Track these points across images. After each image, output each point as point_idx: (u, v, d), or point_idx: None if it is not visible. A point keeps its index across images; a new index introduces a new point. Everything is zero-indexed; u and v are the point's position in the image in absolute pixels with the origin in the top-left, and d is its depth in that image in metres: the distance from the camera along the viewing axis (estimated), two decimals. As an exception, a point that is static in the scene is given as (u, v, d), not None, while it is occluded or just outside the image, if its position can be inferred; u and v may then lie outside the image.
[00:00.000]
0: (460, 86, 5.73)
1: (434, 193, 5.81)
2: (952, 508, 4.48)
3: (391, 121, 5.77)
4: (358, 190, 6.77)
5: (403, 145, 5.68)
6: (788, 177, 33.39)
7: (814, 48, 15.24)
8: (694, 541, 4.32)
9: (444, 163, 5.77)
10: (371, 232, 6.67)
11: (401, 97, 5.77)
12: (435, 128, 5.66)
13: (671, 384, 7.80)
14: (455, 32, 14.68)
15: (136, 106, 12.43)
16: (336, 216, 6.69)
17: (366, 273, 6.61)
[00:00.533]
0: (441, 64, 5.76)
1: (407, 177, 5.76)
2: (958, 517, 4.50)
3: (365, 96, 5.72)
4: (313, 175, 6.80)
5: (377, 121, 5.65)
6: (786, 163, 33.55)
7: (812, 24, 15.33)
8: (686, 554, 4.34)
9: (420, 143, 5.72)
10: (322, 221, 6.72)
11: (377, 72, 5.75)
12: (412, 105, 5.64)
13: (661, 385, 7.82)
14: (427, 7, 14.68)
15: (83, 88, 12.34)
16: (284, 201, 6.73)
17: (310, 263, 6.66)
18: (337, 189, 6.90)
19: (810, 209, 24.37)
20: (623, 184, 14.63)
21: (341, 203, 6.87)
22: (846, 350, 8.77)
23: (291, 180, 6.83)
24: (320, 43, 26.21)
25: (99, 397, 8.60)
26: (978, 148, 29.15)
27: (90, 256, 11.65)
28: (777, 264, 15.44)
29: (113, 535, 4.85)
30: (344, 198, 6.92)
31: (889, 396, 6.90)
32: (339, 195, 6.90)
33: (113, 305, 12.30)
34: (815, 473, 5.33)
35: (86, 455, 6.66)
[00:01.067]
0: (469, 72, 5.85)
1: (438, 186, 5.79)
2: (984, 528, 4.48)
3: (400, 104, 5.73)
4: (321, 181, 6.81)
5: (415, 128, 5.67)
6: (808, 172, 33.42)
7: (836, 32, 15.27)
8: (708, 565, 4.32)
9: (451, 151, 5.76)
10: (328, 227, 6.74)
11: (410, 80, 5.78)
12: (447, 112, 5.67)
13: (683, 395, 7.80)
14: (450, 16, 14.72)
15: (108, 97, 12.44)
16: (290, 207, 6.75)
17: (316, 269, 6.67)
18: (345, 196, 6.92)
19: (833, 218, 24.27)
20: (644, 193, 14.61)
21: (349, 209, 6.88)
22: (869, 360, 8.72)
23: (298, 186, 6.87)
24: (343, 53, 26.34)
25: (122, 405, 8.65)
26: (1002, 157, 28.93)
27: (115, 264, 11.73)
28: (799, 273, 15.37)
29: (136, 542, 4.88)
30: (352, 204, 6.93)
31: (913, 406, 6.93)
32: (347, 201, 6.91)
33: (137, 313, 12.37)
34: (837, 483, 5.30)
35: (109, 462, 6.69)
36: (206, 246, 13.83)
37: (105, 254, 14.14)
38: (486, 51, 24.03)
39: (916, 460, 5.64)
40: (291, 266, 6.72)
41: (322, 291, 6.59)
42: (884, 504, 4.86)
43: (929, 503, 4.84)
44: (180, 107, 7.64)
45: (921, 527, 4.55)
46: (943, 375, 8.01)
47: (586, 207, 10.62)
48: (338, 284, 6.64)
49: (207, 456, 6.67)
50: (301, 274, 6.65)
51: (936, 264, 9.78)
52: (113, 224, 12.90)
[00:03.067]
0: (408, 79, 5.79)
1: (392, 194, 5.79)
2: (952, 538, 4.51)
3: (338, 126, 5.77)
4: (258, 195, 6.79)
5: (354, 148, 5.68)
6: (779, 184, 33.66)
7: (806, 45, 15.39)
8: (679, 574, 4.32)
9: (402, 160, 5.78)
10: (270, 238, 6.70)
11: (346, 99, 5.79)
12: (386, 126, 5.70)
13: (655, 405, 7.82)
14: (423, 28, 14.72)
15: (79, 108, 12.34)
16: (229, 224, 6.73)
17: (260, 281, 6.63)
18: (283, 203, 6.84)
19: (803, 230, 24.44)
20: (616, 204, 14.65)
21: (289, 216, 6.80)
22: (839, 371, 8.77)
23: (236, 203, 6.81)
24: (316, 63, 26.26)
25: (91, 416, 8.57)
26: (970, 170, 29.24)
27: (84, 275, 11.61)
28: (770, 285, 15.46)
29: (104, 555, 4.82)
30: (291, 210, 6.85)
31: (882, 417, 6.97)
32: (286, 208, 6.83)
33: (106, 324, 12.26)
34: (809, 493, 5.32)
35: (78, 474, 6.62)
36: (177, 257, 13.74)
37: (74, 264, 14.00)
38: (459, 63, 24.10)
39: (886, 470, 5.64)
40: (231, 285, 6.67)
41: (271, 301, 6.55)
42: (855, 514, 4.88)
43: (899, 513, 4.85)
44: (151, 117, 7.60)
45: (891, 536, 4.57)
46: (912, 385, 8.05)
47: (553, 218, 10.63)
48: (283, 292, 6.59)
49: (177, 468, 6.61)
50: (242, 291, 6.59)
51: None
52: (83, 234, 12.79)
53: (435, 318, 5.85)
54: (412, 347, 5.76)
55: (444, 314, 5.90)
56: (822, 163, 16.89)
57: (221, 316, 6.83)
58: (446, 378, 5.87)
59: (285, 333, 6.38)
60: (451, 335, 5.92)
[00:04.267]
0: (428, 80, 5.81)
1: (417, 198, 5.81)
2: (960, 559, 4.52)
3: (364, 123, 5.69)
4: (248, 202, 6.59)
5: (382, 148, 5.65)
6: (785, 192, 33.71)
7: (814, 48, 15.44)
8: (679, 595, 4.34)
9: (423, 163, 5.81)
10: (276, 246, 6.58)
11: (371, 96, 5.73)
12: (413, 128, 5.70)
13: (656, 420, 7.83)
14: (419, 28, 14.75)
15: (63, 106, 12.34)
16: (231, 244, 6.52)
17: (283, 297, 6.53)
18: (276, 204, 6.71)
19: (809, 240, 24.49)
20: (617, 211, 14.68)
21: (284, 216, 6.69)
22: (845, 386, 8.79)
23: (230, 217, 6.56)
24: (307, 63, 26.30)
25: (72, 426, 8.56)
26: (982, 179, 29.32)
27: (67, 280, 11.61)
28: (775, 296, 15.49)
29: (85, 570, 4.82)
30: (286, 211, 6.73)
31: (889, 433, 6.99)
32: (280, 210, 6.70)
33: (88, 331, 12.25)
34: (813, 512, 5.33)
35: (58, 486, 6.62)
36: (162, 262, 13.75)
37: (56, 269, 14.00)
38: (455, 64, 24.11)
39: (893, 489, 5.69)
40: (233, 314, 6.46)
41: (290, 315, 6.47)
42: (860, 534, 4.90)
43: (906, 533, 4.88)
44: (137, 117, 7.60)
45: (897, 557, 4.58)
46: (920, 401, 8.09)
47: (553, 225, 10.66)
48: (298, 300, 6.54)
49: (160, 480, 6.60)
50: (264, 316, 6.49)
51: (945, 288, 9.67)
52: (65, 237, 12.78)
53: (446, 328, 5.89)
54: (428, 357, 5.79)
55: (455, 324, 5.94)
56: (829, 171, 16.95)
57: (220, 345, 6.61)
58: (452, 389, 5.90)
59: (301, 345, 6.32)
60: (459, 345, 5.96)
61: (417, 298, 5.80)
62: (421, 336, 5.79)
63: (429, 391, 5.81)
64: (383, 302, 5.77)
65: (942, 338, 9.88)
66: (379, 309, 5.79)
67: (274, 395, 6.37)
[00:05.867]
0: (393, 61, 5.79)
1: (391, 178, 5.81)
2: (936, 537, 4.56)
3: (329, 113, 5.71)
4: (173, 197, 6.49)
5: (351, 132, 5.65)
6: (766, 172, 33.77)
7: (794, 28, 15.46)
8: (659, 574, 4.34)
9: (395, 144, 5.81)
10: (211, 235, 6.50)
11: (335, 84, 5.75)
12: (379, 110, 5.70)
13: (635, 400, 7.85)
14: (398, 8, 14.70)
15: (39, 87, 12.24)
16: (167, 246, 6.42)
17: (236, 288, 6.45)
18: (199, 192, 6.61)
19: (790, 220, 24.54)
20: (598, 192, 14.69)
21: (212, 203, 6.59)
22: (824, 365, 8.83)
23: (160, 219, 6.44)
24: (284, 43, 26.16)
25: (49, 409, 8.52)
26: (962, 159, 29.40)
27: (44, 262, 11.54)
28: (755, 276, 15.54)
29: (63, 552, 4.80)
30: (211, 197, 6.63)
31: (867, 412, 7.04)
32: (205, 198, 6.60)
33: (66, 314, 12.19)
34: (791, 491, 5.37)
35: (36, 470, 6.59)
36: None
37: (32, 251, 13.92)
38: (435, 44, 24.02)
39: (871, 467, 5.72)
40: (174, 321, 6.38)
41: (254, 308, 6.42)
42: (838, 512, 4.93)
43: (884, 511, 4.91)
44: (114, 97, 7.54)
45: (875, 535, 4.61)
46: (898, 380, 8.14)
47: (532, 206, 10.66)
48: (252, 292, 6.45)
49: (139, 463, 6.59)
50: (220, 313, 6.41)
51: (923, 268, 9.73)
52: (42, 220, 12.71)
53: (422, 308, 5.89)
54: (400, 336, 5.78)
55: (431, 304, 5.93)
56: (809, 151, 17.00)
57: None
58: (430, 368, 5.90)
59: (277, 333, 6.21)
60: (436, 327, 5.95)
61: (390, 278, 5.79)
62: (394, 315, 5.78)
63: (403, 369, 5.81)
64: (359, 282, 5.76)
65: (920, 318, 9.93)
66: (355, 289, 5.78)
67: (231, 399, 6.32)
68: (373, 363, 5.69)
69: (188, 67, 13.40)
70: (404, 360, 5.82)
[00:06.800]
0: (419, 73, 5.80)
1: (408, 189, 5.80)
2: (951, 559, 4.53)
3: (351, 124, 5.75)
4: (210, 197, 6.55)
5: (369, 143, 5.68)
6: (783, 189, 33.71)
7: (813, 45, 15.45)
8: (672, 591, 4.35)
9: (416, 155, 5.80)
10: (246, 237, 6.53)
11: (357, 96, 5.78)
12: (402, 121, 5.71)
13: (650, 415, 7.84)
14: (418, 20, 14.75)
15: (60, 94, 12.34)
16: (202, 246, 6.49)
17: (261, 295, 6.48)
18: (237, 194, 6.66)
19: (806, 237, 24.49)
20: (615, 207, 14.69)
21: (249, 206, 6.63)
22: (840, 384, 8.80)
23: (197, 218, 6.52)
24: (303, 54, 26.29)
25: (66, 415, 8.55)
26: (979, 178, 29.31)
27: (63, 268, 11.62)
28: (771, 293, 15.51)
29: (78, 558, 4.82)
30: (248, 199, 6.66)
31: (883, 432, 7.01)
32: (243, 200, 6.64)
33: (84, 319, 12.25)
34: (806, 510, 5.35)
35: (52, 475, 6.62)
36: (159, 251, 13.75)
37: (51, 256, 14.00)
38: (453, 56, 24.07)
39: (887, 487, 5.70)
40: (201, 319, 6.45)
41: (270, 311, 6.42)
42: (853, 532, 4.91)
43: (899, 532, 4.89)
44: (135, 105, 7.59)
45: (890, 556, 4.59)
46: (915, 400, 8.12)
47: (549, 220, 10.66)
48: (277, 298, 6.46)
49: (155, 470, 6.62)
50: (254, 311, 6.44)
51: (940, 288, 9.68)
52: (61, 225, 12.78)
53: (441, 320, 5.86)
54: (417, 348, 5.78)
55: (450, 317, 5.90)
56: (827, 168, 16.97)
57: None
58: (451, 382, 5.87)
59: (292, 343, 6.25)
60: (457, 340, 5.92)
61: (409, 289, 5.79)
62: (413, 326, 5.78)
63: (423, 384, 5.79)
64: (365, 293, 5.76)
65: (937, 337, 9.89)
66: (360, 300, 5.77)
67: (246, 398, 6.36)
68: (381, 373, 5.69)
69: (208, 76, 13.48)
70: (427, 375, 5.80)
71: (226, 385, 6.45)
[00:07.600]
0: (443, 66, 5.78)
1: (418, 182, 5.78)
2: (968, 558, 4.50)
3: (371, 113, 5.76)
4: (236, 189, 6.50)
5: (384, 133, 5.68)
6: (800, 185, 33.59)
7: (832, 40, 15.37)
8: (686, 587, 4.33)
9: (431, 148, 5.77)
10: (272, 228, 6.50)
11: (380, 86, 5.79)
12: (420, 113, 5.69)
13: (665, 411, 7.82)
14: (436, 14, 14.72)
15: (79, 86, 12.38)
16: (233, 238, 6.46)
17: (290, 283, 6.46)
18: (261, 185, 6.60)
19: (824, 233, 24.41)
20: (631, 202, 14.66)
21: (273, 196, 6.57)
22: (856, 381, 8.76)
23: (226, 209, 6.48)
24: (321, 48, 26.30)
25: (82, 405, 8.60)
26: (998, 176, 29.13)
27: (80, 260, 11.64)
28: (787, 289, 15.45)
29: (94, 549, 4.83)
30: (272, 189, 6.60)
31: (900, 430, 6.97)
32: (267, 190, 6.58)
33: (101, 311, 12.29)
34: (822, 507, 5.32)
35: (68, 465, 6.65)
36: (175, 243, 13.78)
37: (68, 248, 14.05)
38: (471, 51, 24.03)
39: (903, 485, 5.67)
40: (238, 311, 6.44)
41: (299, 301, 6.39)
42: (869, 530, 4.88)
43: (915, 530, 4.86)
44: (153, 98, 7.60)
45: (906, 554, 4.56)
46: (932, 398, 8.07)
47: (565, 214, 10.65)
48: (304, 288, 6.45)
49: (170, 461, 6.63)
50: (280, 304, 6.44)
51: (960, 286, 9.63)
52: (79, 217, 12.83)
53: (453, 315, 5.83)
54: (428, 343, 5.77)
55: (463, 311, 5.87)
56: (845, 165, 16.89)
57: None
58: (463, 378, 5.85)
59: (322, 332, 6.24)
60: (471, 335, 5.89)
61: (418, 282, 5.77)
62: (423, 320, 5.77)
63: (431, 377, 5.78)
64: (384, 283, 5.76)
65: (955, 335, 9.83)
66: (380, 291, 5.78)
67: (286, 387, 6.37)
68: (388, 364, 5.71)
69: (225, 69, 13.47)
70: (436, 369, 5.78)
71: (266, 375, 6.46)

::::

Reproduce, character for character, only the lines of the preceding data that start at the line with "48: (338, 284, 6.64)" and end at the line with "53: (435, 318, 5.85)", both included.

**RESULT FOR THIS TASK:**
48: (338, 284, 6.64)
49: (207, 456, 6.67)
50: (301, 274, 6.65)
51: (936, 264, 9.78)
52: (113, 224, 12.90)
[00:03.067]
0: (408, 79, 5.79)
1: (392, 194, 5.79)
2: (952, 538, 4.51)
3: (338, 126, 5.77)
4: (258, 195, 6.79)
5: (354, 148, 5.68)
6: (779, 184, 33.66)
7: (806, 45, 15.39)
8: (679, 574, 4.32)
9: (402, 160, 5.78)
10: (270, 238, 6.70)
11: (346, 99, 5.79)
12: (386, 126, 5.70)
13: (655, 405, 7.82)
14: (423, 28, 14.72)
15: (79, 108, 12.34)
16: (229, 224, 6.73)
17: (260, 281, 6.63)
18: (283, 203, 6.84)
19: (803, 230, 24.44)
20: (616, 204, 14.65)
21: (289, 216, 6.80)
22: (839, 371, 8.77)
23: (236, 203, 6.81)
24: (316, 63, 26.26)
25: (91, 416, 8.57)
26: (970, 170, 29.24)
27: (84, 275, 11.61)
28: (770, 285, 15.46)
29: (104, 555, 4.82)
30: (291, 210, 6.85)
31: (882, 417, 6.97)
32: (286, 208, 6.83)
33: (106, 324, 12.26)
34: (809, 493, 5.32)
35: (78, 474, 6.62)
36: (177, 257, 13.74)
37: (74, 264, 14.00)
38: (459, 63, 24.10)
39: (886, 470, 5.64)
40: (231, 285, 6.67)
41: (271, 301, 6.55)
42: (855, 514, 4.88)
43: (899, 513, 4.85)
44: (151, 117, 7.60)
45: (891, 536, 4.57)
46: (912, 385, 8.05)
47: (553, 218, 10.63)
48: (283, 292, 6.59)
49: (177, 468, 6.61)
50: (242, 291, 6.59)
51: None
52: (83, 234, 12.79)
53: (435, 318, 5.85)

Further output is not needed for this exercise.